Dedupe and the Cloud: Is There a Problem Here?

June 14, 2011 Off By David
Object Storage
Grazed from IT Business Edge.  Author: Arthur Cole.

One of the most effective tools for managing increased data loads to have emerged over the past 10 years is deduplication. Figures vary, but it’s not hard to imagine redundant data rates at some enterprises hitting the 50 percent mark, particularly in email systems.

But just because dedupe is good technology, does it follow that it is also good policy? Increasingly, flags are being waved that dedupe can produce a number of unintended consequences, particularly of the regulatory and legal variety.

Right now, the biggest challenge for dedupe is the cloud. Once you start to blur the distinction between what the client enterprise provides for itself and what the host offers as a service, you start to cross some very fine lines between secure and vulnerable.

For instance, we have cloud providers like Zetta, which recently began to offer new dedupe capabilities on its Zetta Data Protect for Linux platform. The service is issued on the system’s client-side agent, known as the ZettaMirror, which provides transport deduplication that the company says cuts redundancy by 99 percent and vastly improves cloud-based backup and replication performance.

As long as dedupe services are too limited to individual customers’ data, the cloud shouldn’t be any more or less secure than traditional enterprise infrastructure. Cross that line, and you could have the feds on your tail, as file-sharing service Dropbox found out last month. The company was the target of an FTC complaint this week, alleging that it was deduping files and then linking to existing copies residing in other customers’ data sets. The company has refuted the claims, but it now faces a regulatory hassle nonetheless.

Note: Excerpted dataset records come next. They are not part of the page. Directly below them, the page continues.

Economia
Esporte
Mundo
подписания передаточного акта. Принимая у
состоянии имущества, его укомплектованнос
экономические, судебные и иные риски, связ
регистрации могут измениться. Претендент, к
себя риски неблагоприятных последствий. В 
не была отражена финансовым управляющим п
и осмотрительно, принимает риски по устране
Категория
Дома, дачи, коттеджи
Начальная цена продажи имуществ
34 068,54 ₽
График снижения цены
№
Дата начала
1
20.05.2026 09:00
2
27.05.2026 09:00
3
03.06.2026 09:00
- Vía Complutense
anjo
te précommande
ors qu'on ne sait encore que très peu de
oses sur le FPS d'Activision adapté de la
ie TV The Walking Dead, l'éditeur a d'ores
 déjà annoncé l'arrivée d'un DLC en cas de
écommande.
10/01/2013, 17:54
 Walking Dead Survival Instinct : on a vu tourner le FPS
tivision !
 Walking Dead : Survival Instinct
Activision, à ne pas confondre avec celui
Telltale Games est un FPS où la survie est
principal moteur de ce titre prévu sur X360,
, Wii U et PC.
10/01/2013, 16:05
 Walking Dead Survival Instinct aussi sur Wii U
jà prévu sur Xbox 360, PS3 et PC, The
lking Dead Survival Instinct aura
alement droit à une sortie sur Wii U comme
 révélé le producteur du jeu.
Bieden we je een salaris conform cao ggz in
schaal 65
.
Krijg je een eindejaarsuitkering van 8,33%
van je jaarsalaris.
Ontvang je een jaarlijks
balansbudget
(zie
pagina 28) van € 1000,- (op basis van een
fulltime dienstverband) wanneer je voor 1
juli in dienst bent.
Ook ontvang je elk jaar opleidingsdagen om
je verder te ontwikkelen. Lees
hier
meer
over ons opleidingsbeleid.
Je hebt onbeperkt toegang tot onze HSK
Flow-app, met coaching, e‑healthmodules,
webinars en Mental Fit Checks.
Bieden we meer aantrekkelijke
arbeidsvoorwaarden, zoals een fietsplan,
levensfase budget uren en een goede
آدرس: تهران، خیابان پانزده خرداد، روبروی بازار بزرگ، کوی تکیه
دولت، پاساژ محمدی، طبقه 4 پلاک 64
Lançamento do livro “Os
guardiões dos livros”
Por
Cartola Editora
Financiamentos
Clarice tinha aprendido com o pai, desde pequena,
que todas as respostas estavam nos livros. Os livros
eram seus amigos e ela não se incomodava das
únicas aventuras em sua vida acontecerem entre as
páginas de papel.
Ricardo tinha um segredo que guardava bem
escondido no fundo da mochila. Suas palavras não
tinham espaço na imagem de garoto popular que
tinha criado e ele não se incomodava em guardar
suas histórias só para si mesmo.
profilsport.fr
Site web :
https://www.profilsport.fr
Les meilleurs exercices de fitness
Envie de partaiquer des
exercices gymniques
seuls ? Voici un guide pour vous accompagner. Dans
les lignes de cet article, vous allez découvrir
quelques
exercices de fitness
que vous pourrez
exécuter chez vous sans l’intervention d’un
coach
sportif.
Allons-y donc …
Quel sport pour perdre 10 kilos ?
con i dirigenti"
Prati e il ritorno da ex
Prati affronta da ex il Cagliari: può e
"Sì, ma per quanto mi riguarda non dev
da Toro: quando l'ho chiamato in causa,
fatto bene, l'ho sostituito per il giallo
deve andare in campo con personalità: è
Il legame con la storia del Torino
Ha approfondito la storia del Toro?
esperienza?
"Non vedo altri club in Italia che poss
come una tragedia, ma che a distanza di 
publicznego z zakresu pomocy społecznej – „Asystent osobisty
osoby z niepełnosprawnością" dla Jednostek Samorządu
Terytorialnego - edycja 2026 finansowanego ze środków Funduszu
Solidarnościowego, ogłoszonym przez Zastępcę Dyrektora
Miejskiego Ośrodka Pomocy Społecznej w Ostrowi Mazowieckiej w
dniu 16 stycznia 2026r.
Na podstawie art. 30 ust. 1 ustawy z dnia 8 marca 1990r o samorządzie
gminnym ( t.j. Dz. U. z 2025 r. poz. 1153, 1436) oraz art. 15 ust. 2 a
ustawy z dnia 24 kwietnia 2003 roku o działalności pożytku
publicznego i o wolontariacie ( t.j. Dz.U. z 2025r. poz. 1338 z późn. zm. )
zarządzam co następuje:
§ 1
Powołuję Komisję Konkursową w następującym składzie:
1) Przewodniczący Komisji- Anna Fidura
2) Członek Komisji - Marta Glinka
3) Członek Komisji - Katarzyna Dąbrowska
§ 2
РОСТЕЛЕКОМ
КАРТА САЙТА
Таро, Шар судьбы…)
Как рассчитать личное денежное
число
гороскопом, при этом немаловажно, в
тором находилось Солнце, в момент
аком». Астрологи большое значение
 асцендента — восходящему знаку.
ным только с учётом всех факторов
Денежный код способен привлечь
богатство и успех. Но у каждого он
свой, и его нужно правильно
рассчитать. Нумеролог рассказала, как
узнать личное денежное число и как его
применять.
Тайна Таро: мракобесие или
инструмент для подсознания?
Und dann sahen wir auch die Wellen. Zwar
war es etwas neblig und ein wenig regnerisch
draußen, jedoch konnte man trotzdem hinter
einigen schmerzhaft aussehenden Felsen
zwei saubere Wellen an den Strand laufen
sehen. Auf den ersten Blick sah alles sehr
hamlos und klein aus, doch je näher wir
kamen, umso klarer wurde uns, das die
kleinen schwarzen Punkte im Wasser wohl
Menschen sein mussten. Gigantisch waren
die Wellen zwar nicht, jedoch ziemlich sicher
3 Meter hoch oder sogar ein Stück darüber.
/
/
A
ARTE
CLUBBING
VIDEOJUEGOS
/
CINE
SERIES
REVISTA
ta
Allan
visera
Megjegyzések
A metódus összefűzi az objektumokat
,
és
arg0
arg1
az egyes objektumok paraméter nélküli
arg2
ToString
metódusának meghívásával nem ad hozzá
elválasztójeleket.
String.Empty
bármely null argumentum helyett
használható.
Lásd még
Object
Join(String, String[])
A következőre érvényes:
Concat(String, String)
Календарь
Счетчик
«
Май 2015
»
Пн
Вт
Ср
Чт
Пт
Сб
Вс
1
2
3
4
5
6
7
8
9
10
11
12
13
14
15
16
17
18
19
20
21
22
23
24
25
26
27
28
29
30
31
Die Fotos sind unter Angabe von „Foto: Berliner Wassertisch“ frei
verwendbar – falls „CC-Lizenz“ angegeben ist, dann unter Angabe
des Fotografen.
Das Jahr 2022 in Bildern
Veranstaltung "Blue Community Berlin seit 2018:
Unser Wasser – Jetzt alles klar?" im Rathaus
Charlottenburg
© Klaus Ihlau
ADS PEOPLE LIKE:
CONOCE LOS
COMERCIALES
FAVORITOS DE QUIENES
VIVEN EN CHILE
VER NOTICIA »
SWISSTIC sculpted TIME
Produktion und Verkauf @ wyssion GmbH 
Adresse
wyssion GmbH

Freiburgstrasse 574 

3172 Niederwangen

If the feds are going to start nosing around in other people’s dedupe services, it might want to keep tabs on their own use of the technology. According to Carahsoft Technology, a government provider of dedupe and other services, more than 90 percent of government IT officials have ranked the technology high on the list of priorities for the coming year, with more than 60 percent already in the planning stage. The survey indicated that the government data load in high volume environments is expanding at close to 30 percent a year. Couple that with Washington’s stated goal of converting much of its existing IT infrastructure to the cloud and the potential exists for some government agencies to engage in the very same activity that it scolds private industry for.

Despite any perceived risks, however, it is very likely that dedupe will simply be too crucial to ignore in the very near term. ExaGrid, for example, has pushed the capacity of its EX1300E backup appliance to 13 Terabytes, a 30 percent improvement over existing models. Ten units in a grid architecture, then, provides a whopping 130 TB while cutting power and cooling requirements in half.

Greater capacity with an equal or smaller footprint: That’s been the guiding force behind nearly all enterprise technology development over the past five years. If dedupe does start to raise eyebrows in legal and regulatory circles, let’s hope the problem can be corrected so we don’t lose one of the most valuable tools in the drive for data center efficiency.